(Page segmentation data)
- - - - - - -

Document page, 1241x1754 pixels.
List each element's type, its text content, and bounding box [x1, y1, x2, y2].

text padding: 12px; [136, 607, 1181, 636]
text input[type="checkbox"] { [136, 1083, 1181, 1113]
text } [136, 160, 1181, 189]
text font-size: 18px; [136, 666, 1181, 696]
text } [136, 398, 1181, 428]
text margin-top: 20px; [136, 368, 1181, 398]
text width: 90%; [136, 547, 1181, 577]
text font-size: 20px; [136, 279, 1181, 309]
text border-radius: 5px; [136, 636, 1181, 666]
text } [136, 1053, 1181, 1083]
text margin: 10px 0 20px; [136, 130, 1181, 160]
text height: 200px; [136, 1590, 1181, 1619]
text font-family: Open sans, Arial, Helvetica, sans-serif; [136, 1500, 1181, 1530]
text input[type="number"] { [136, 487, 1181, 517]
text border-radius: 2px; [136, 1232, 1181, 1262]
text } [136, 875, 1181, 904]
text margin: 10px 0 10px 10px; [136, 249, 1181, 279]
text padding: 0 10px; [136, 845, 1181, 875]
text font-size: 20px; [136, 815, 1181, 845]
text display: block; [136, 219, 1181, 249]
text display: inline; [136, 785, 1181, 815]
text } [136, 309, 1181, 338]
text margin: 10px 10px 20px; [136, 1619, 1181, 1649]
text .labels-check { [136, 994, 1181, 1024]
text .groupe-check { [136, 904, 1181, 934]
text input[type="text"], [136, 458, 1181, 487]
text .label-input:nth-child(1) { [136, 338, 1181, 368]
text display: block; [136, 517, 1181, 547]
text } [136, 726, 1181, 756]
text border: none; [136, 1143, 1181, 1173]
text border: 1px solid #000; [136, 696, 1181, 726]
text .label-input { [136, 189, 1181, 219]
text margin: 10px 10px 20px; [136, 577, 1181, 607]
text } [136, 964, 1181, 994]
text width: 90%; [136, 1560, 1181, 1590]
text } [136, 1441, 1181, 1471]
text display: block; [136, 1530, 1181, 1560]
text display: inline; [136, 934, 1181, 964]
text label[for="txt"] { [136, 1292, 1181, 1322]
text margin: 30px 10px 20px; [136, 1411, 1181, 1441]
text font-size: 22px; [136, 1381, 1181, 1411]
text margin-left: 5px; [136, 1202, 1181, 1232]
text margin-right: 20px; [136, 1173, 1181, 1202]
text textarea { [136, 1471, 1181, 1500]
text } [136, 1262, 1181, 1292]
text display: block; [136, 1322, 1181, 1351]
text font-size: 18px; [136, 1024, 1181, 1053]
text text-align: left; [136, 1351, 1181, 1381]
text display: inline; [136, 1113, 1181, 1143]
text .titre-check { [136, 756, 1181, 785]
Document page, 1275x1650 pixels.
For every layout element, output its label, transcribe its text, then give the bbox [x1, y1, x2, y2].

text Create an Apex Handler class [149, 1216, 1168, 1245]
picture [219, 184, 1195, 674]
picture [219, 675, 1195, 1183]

- - - - - - -

ASSIGNMENT: The answer is the line containing "For every layout" together with every line after it in the records, repeated exactly and with nothing else.

EXERCISE RESPONSE:
For every layout element, output its label, transcribe its text, then give the bbox [x1, y1, x2, y2].

text Create an Apex Handler class [149, 1216, 1168, 1245]
picture [219, 184, 1195, 674]
picture [219, 675, 1195, 1183]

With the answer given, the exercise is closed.